• **REQUEST**
For every record beneath this instruction, give an exact repetition, omitting images.
══ RECORDS PROVIDED
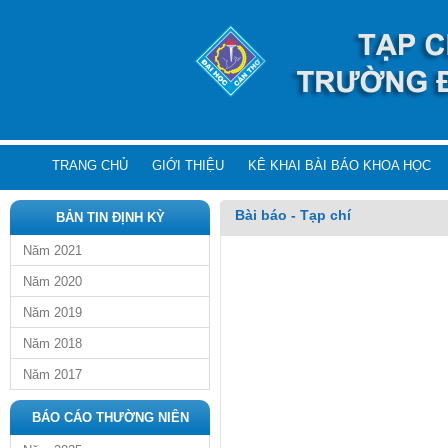
TRANG CHỦ
GIỚI THIỆU
KÊ KHAI BÀI BÁO KHOA HỌC
Bài báo - Tạp chí
BẢN TIN ĐỊNH KỲ
Năm 2021
Năm 2020
Năm 2019
Năm 2018
Năm 2017
BÁO CÁO THƯỜNG NIÊN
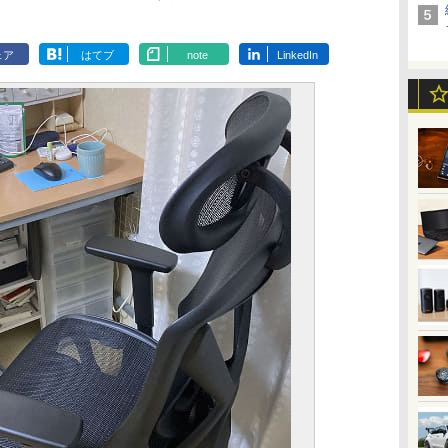
ェア
はてブ
note
LinkedIn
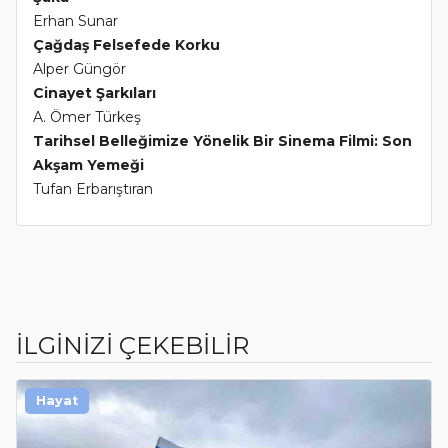
Erhan Sunar
Çağdaş Felsefede Korku
Alper Güngör
Cinayet Şarkıları
A. Ömer Türkeş
Tarihsel Belleğimize Yönelik Bir Sinema Filmi: Son
Akşam Yemeği
Tufan Erbarıştıran
İLGİNİZİ ÇEKEBİLİR
Hayat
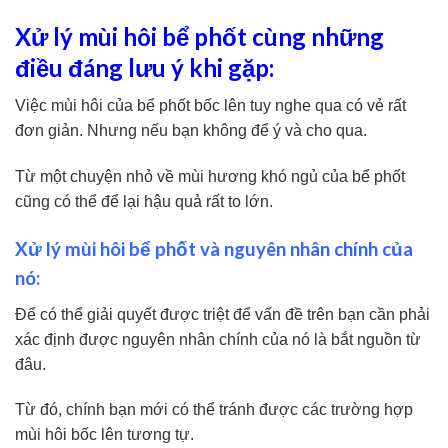
Xử lý mùi hôi bể phốt cùng những
điều đáng lưu ý khi gặp:
Việc mùi hôi của bể phốt bốc lên tuy nghe qua có vẻ rất
đơn giản. Nhưng nếu bạn không để ý và cho qua.
Từ một chuyện nhỏ về mùi hương khó ngủ của bể phốt
cũng có thể để lại hậu quả rất to lớn.
Xử lý mùi hôi bể phốt và nguyên nhân chính của
nó:
Để có thể giải quyết được triệt để vấn đề trên bạn cần phải
xác định được nguyên nhân chính của nó là bắt nguồn từ
đâu.
Từ đó, chính bạn mới có thể tránh được các trường hợp
mùi hôi bốc lên tương tự.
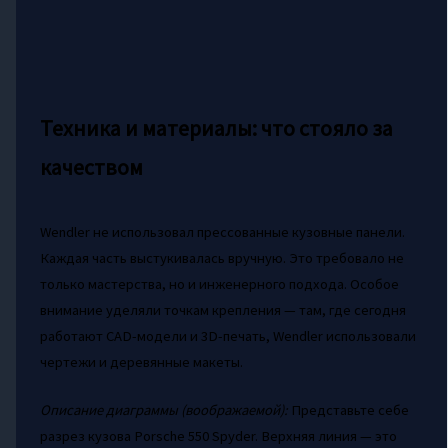
Техника и материалы: что стояло за
качеством
Wendler не использовал прессованные кузовные панели.
Каждая часть выстукивалась вручную. Это требовало не
только мастерства, но и инженерного подхода. Особое
внимание уделяли точкам крепления — там, где сегодня
работают CAD-модели и 3D-печать, Wendler использовали
чертежи и деревянные макеты.
Описание диаграммы (воображаемой):
Представьте себе
разрез кузова Porsche 550 Spyder. Верхняя линия — это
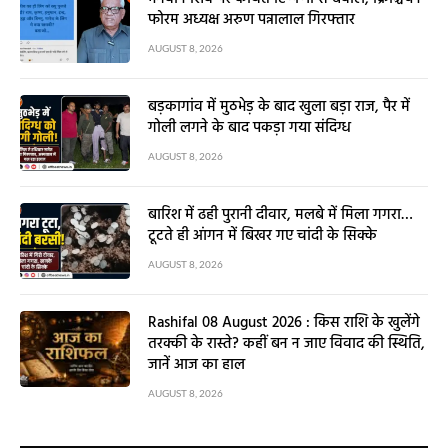
फोरम अध्यक्ष अरुण पन्नालाल गिरफ्तार
AUGUST 8, 2026
बड़कागांव में मुठभेड़ के बाद खुला बड़ा राज, पैर में
गोली लगने के बाद पकड़ा गया संदिग्ध
AUGUST 8, 2026
बारिश में ढही पुरानी दीवार, मलबे में मिला गगरा…
टूटते ही आंगन में बिखर गए चांदी के सिक्के
AUGUST 8, 2026
Rashifal 08 August 2026 : किस राशि के खुलेंगे
तरक्की के रास्ते? कहीं बन न जाए विवाद की स्थिति,
जानें आज का हाल
AUGUST 8, 2026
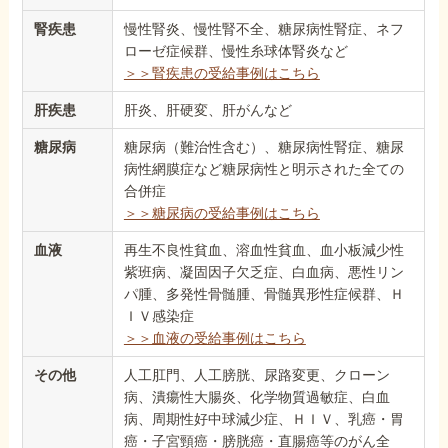
腎疾患
慢性腎炎、慢性腎不全、糖尿病性腎症、ネフ
ローゼ症候群、慢性糸球体腎炎など
＞＞腎疾患の受給事例はこちら
肝疾患
肝炎、肝硬変、肝がんなど
糖尿病
糖尿病（難治性含む）、糖尿病性腎症、糖尿
病性網膜症など糖尿病性と明示された全ての
合併症
＞＞糖尿病の受給事例はこちら
血液
再生不良性貧血、溶血性貧血、血小板減少性
紫班病、凝固因子欠乏症、白血病、悪性リン
パ腫、多発性骨髄腫、骨髄異形性症候群、Ｈ
ＩＶ感染症
＞＞血液の受給事例はこちら
その他
人工肛門、人工膀胱、尿路変更、クローン
病、潰瘍性大腸炎、化学物質過敏症、白血
病、周期性好中球減少症、ＨＩＶ、乳癌・胃
癌・子宮頸癌・膀胱癌・直腸癌等のがん全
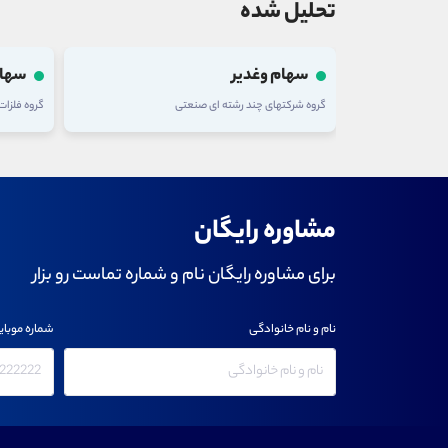
تحلیل شده
سهام وغدیر
سهام
گروه شرکتهای چند رشته ای صنعتی
گروه فلزا
مشاوره رایگان
برای مشاوره رایگان نام و شماره تماست رو بزار
نام و نام خانوادگی
شماره موبای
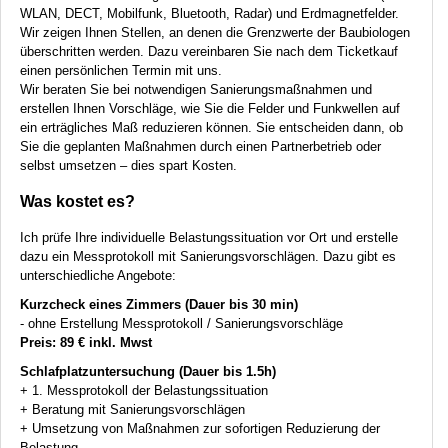
WLAN
,
DECT
, Mobilfunk, Bluetooth, Radar) und Erdmagnetfelder.
Wir zeigen Ihnen Stellen, an denen die Grenzwerte der Baubiologen
überschritten werden. Dazu vereinbaren Sie nach dem Ticketkauf
einen persönlichen Termin mit uns.
Wir beraten Sie bei notwendigen Sanierungsmaßnahmen und
erstellen Ihnen Vorschläge, wie Sie die Felder und Funkwellen auf
ein erträgliches Maß reduzieren können. Sie entscheiden dann, ob
Sie die geplanten Maßnahmen durch einen Partnerbetrieb oder
selbst umsetzen – dies spart Kosten.
Was kostet es?
Ich prüfe Ihre individuelle Belastungssituation vor Ort und erstelle
dazu ein Messprotokoll mit Sanierungsvorschlägen. Dazu gibt es
unterschiedliche Angebote:
Kurzcheck eines Zimmers (Dauer bis 30 min)
- ohne Erstellung Messprotokoll / Sanierungsvorschläge
Preis: 89 € inkl. Mwst
Schlafplatzuntersuchung (Dauer bis 1.5h)
+ 1. Messprotokoll der Belastungssituation
+ Beratung mit Sanierungsvorschlägen
+ Umsetzung von Maßnahmen zur sofortigen Reduzierung der
Belastung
════
• **RESULT OF THIS TASK**
TRANG CHỦ
GIỚI THIỆU
KÊ KHAI BÀI BÁO KHOA HỌC
Bài báo - Tạp chí
BẢN TIN ĐỊNH KỲ
Năm 2021
Năm 2020
Năm 2019
Năm 2018
Năm 2017
BÁO CÁO THƯỜNG NIÊN
ェア
はてブ
note
LinkedIn
Erhan Sunar
Çağdaş Felsefede Korku
Alper Güngör
Cinayet Şarkıları
A. Ömer Türkeş
Tarihsel Belleğimize Yönelik Bir Sinema Filmi: Son
Akşam Yemeği
Tufan Erbarıştıran
İLGİNİZİ ÇEKEBİLİR
Hayat
Xử lý mùi hôi bể phốt cùng những
điều đáng lưu ý khi gặp:
Việc mùi hôi của bể phốt bốc lên tuy nghe qua có vẻ rất
đơn giản. Nhưng nếu bạn không để ý và cho qua.
Từ một chuyện nhỏ về mùi hương khó ngủ của bể phốt
cũng có thể để lại hậu quả rất to lớn.
Xử lý mùi hôi bể phốt và nguyên nhân chính của
nó:
Để có thể giải quyết được triệt để vấn đề trên bạn cần phải
xác định được nguyên nhân chính của nó là bắt nguồn từ
đâu.
Từ đó, chính bạn mới có thể tránh được các trường hợp
mùi hôi bốc lên tương tự.
Техника и материалы: что стояло за
качеством
Wendler не использовал прессованные кузовные панели.
Каждая часть выстукивалась вручную. Это требовало не
только мастерства, но и инженерного подхода. Особое
внимание уделяли точкам крепления — там, где сегодня
работают CAD-модели и 3D-печать, Wendler использовали
чертежи и деревянные макеты.
Описание диаграммы (воображаемой):
Представьте себе
разрез кузова Porsche 550 Spyder. Верхняя линия — это
फोरम अध्यक्ष अरुण पन्नालाल गिरफ्तार
AUGUST 8, 2026
बड़कागांव में मुठभेड़ के बाद खुला बड़ा राज, पैर में
गोली लगने के बाद पकड़ा गया संदिग्ध
AUGUST 8, 2026
बारिश में ढही पुरानी दीवार, मलबे में मिला गगरा…
टूटते ही आंगन में बिखर गए चांदी के सिक्के
AUGUST 8, 2026
Rashifal 08 August 2026 : किस राशि के खुलेंगे
तरक्की के रास्ते? कहीं बन न जाए विवाद की स्थिति,
जानें आज का हाल
AUGUST 8, 2026
腎疾患
慢性腎炎、慢性腎不全、糖尿病性腎症、ネフ
ローゼ症候群、慢性糸球体腎炎など
＞＞腎疾患の受給事例はこちら
肝疾患
肝炎、肝硬変、肝がんなど
糖尿病
糖尿病（難治性含む）、糖尿病性腎症、糖尿
病性網膜症など糖尿病性と明示された全ての
合併症
＞＞糖尿病の受給事例はこちら
血液
再生不良性貧血、溶血性貧血、血小板減少性
紫班病、凝固因子欠乏症、白血病、悪性リン
パ腫、多発性骨髄腫、骨髄異形性症候群、Ｈ
ＩＶ感染症
＞＞血液の受給事例はこちら
その他
人工肛門、人工膀胱、尿路変更、クローン
病、潰瘍性大腸炎、化学物質過敏症、白血
病、周期性好中球減少症、ＨＩＶ、乳癌・胃
癌・子宮頸癌・膀胱癌・直腸癌等のがん全
تحلیل شده
سهام وغدیر
سهام
گروه شرکتهای چند رشته ای صنعتی
گروه فلزا
مشاوره رایگان
برای مشاوره رایگان نام و شماره تماست رو بزار
نام و نام خانوادگی
شماره موبای
WLAN
,
DECT
, Mobilfunk, Bluetooth, Radar) und Erdmagnetfelder.
Wir zeigen Ihnen Stellen, an denen die Grenzwerte der Baubiologen
überschritten werden. Dazu vereinbaren Sie nach dem Ticketkauf
einen persönlichen Termin mit uns.
Wir beraten Sie bei notwendigen Sanierungsmaßnahmen und
erstellen Ihnen Vorschläge, wie Sie die Felder und Funkwellen auf
ein erträgliches Maß reduzieren können. Sie entscheiden dann, ob
Sie die geplanten Maßnahmen durch einen Partnerbetrieb oder
selbst umsetzen – dies spart Kosten.
Was kostet es?
Ich prüfe Ihre individuelle Belastungssituation vor Ort und erstelle
dazu ein Messprotokoll mit Sanierungsvorschlägen. Dazu gibt es
unterschiedliche Angebote:
Kurzcheck eines Zimmers (Dauer bis 30 min)
- ohne Erstellung Messprotokoll / Sanierungsvorschläge
Preis: 89 € inkl. Mwst
Schlafplatzuntersuchung (Dauer bis 1.5h)
+ 1. Messprotokoll der Belastungssituation
+ Beratung mit Sanierungsvorschlägen
+ Umsetzung von Maßnahmen zur sofortigen Reduzierung der
Belastung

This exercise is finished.